Die digitale Transformation verlangt auch von Schule – immer verstanden unter dem Primat des Pädagogischen – andere (schnellere) Lernzyklen und eine Offenheit gegenüber Verän­derungen und Neuem. Für den Auf- und Ausbau von (Medien-)Kompetenz und den Abbau von Ängsten braucht es:

  • Die systematische, eng verzahnte Zusammenarbeit zwischen Schulpraxis, Wissen­schaft, Politik und Administration. Auch Eltern sollten hier im Sinne einer bestmöglichen Erziehungspartnerschaft, etwa über spezifische Angebote und Austauschformate, eingebunden werden. Aktuelle fachdidaktische, medienpä­dagogische und lernpsychologische Erkenntnisse sind mit Erfahrungen aus der praktischen Umsetzung von digitaler Bildung an Schule zu verbinden und für eine Nutzung in der Schulpraxis zu übersetzen. In diesem Zusammenhang muss auch überdacht und definiert werden, wie „Lernen“ und „Leistung“ (im digitalen Kontext) ganzheitlich verstanden werden sollen.
  • Best‐Practises und das Lernen von Anderen müssen bei der Digitalisierung von Schule zentrales Element werden. Um Innovation zu fördern, braucht es an Schule entspre­chende Zeitkontingente für die (digitale) Schulentwicklung. Erfolgreiche schulische In­novationsprojekte müssen finanziell unterstützt und die zügige Bereitstellung in der Fläche muss gefördert werden.
  • Bedarfsgerechte Qualifizierungsangebote in der Lehreraus-, fort- und -weiterbildung im Bereich „Digitale Bildung“, die auf digitale Lehr-Lernsettings, auch in heterogenen Lerngruppen, vorbereiten. Die Angebote müssen hinsichtlich ihrer Qualität fundiert und abgesichert sein. Basis des Ausbaus entsprechender Angebote müssen eine fortlau­fende Evaluation des (heterogenen) Bedarfs an Schule, ein wirkungsorientiertes Moni­toring von Angeboten und deren entsprechende Anpassung sein. Analoge und digitale Fort- und Weiterbildungen müssen als gleichwertig anerkannt werden und der Mitbestimmung unterliegen.
  • Auf- und Ausbau eines verpflichtenden Studienfachs „Digitale Bildung“ (in Anlehnung an Mediendidaktik und Medienpädagogik), welches spezi­fisches Wissen und spezifische Kompetenzen zum digitalen Lehren und Lernen vermit­telt. Der Einsatz und die
  • Verwendung digitaler Medien muss Bestandteil der Lehrkräfteausbildung in allen Fächern sein. Medienpädagog:innen, deren Ausbildung auf genau diesen Themenbereich ausgerichtet ist, sollen stärker in multidisziplinäre Schulentwicklungsprozesse einbezogen und dem Gedanken multiprofessioneller Teams an Schule folgend integriert werden, da sie die Kompetenzen der Lehrkräfte sinnvoll ergänzen können. 

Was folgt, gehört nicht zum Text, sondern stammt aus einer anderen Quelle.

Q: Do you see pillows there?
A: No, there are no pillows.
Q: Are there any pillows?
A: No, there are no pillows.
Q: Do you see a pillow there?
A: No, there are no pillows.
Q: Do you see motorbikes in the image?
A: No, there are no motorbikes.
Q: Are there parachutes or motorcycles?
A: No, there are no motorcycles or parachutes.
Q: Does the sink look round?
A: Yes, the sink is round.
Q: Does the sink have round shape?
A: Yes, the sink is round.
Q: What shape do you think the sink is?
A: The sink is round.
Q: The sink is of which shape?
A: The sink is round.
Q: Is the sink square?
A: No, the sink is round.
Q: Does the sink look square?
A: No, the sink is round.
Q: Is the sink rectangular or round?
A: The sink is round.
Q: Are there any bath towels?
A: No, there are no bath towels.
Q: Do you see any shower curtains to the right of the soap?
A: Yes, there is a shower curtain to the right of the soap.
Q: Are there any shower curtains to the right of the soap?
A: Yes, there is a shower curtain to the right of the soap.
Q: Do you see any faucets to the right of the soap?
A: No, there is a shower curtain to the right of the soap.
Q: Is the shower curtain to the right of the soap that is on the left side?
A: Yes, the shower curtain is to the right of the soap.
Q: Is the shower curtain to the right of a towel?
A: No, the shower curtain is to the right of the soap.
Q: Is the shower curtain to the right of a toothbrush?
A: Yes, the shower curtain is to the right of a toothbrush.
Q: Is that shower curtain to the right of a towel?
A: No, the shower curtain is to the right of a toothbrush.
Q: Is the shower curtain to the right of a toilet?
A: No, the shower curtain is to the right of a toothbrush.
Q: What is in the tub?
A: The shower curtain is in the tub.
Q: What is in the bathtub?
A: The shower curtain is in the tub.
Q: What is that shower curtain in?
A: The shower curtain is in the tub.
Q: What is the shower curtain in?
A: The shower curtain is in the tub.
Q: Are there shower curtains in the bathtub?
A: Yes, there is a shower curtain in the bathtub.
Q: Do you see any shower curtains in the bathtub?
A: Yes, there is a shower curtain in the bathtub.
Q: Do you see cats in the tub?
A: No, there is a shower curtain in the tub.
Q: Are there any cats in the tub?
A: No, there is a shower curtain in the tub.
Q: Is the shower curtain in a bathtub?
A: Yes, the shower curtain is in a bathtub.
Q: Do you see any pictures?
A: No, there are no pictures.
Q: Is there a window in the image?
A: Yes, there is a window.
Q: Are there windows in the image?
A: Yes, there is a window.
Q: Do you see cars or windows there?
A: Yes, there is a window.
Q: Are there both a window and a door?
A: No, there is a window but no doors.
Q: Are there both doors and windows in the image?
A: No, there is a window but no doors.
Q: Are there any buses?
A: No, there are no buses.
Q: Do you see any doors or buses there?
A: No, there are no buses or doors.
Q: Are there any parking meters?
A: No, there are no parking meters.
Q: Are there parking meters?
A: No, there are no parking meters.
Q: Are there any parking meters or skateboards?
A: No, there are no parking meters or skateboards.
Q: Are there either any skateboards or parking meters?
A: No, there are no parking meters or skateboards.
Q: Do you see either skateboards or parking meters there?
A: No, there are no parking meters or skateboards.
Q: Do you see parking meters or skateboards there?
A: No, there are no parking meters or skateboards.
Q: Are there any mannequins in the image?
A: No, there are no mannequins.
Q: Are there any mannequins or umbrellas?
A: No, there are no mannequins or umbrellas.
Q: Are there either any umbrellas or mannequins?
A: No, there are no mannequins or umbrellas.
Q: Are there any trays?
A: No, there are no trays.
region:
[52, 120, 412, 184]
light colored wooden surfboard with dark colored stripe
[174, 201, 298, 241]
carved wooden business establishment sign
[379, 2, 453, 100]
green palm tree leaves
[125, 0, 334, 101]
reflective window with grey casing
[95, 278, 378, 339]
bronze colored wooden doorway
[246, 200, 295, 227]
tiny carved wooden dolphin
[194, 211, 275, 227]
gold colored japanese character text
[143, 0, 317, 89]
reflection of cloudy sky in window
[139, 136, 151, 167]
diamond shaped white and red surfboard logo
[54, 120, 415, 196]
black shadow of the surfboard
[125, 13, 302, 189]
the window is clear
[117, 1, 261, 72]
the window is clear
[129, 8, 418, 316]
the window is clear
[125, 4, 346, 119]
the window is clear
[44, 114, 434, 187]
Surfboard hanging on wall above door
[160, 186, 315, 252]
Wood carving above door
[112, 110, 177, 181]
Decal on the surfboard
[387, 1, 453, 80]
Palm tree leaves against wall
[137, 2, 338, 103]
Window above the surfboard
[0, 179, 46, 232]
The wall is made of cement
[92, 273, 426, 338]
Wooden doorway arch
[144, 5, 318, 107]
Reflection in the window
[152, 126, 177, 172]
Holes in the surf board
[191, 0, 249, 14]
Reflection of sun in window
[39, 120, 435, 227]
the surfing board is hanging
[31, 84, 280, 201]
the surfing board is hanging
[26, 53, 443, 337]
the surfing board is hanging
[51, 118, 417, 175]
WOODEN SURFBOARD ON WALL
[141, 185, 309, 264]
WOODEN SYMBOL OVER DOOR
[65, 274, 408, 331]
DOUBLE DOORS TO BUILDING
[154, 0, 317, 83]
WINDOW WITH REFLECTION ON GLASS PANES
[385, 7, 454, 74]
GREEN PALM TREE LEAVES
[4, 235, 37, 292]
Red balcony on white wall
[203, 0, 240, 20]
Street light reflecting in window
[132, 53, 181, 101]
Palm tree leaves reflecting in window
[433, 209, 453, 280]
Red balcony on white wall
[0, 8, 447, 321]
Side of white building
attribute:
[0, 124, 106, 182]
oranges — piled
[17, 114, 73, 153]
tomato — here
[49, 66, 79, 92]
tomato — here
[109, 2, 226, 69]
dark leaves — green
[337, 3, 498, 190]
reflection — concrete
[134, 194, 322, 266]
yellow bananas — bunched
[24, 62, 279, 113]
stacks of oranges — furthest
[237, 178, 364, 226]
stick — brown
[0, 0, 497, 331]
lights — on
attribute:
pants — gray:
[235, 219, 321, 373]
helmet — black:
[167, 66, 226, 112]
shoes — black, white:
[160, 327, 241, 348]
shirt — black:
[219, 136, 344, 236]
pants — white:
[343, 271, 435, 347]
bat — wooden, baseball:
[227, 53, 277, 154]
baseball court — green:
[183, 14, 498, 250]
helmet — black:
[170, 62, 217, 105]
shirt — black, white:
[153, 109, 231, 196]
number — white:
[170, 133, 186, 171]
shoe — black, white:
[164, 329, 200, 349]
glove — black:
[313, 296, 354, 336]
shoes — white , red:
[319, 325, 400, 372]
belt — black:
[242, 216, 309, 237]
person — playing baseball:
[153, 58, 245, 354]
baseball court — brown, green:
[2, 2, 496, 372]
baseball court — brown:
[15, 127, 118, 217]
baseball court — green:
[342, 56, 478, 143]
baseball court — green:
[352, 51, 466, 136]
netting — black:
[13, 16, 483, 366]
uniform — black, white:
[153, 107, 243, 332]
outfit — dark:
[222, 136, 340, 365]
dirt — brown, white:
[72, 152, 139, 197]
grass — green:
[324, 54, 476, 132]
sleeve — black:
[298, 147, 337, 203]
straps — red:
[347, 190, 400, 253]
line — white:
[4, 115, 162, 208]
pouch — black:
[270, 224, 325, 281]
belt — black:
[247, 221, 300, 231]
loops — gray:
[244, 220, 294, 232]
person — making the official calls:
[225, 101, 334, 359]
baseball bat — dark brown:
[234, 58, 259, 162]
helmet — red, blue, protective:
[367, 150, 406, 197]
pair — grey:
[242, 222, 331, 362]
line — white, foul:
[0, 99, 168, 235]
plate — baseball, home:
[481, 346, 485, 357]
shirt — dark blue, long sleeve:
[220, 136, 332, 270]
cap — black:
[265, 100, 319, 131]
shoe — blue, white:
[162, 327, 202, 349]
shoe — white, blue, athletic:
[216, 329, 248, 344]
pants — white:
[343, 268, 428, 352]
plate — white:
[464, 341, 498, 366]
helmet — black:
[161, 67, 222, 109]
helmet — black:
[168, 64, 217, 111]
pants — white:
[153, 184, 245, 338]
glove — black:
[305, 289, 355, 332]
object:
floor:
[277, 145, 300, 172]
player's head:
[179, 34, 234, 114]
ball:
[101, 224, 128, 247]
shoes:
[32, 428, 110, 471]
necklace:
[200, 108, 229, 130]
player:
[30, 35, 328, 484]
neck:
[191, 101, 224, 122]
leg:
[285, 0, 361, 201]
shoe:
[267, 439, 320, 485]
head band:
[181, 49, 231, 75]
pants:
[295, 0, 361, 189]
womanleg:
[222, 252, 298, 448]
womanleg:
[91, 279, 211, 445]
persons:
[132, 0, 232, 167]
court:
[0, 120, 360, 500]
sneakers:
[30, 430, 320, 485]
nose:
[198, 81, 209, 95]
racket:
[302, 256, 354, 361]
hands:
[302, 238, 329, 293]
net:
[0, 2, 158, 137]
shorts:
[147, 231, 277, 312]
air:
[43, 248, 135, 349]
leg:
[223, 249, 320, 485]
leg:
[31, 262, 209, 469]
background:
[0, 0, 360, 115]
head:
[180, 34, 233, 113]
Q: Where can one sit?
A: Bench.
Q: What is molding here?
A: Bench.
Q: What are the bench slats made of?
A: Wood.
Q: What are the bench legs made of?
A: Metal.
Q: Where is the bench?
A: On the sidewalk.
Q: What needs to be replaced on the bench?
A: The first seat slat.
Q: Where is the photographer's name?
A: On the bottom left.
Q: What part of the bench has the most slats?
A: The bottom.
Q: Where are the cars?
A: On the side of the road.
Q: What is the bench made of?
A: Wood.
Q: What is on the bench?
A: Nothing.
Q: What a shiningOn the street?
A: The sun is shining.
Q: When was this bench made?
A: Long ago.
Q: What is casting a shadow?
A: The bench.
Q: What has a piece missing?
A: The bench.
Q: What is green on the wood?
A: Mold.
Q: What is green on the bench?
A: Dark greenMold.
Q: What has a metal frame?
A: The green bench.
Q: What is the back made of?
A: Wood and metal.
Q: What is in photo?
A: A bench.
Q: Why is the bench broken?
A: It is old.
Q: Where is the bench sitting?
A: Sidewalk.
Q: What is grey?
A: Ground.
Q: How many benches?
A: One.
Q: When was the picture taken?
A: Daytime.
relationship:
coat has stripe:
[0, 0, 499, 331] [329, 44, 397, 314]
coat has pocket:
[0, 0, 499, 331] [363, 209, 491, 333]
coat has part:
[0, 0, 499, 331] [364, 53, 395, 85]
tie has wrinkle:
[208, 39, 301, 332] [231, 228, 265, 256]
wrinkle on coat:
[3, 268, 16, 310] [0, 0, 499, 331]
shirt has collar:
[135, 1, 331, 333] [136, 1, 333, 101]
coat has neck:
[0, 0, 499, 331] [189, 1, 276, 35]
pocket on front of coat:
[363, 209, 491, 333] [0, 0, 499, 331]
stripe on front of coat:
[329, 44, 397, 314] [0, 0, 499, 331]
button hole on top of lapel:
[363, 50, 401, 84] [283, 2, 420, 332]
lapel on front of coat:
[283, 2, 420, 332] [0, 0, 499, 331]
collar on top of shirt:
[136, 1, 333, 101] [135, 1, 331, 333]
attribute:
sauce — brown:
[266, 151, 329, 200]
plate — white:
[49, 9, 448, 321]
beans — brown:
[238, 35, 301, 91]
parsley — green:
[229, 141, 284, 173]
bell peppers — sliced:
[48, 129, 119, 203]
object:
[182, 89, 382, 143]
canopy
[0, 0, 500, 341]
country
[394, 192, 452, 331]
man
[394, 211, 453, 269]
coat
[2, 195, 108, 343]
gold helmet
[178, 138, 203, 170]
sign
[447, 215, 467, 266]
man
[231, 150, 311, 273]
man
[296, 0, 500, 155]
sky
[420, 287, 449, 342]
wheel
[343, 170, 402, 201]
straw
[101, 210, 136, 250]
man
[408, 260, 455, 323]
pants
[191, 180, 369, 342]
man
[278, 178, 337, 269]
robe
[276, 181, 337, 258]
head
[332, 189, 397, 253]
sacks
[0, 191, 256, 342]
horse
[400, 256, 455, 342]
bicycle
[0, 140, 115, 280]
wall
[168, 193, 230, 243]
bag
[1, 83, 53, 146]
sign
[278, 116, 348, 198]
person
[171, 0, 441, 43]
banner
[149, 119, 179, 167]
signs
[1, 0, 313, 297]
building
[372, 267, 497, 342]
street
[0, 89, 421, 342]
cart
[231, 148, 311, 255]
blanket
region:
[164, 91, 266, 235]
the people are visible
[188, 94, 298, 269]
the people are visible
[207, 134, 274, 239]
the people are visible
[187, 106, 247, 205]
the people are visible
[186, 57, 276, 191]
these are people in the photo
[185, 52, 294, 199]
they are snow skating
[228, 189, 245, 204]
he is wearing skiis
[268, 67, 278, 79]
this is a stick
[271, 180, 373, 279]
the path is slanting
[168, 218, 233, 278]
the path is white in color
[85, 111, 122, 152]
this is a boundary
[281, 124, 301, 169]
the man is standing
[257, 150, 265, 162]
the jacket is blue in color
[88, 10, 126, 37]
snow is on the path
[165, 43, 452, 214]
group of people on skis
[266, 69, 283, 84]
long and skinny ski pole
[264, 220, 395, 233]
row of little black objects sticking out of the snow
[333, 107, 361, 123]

5. Digitale Kompetenzen und Lerninhalte

  • Lernangebote und -inhalte von Schule müssen den Aufbau digitaler Kompetenzen bei Schülerinnen und Schülern mitdenken und fördern, Digitalisierung muss als Unterrichtsgegenstand fächerübergreifend aufgenommen werden.
  • Die Vermittlung von Medienbildung und Medienkompetenz muss fest im Curriculum verankert werden. Der Kompetenzbereich ist stets zu evaluieren und an aktuelle Lebenswelten anzupassen. Um der schnelllebigen Digitalisierung in allen Lebensbereichen gerecht zu werden, darf Medienkompetenz weder als reine Bedienkompetenz noch als eigenständige Zusatzkompetenz begriffen werden. Das Thema Cybermobbing fußt beispielsweise vor allem auf Sozialkompetenz, die Themen Werbung und Influencer-Marketing auf Konsumkompetenz, Fake News auf Informationskompetenz, Datenschutz auf der Vermittlung von Grund- und Persönlichkeitsrechten, usw.
  • Für die Vermittlung von Unterrichtsinhalten sollte das wachsende Angebot an lizenzfreien Lernmaterialien und deren Potenziale im Blick behalten werden. OER-Materialien (Open Educational Ressources) sind als zeitgemäße Ergänzung zu klassischen (verlagseigenen) Lernmaterialien zu verstehen.